= Task item =
Please write out every line of the records below word for word, leaving out the pictures.

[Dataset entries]

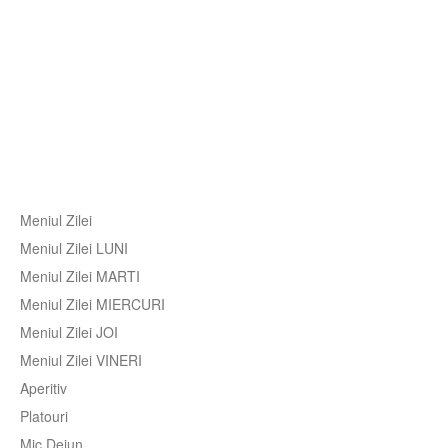
Meniul Zilei
Meniul Zilei LUNI
Meniul Zilei MARTI
Meniul Zilei MIERCURI
Meniul Zilei JOI
Meniul Zilei VINERI
Aperitiv
Platouri
Mic Dejun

= Task answer =
Meniul Zilei
Meniul Zilei LUNI
Meniul Zilei MARTI
Meniul Zilei MIERCURI
Meniul Zilei JOI
Meniul Zilei VINERI
Aperitiv
Platouri
Mic Dejun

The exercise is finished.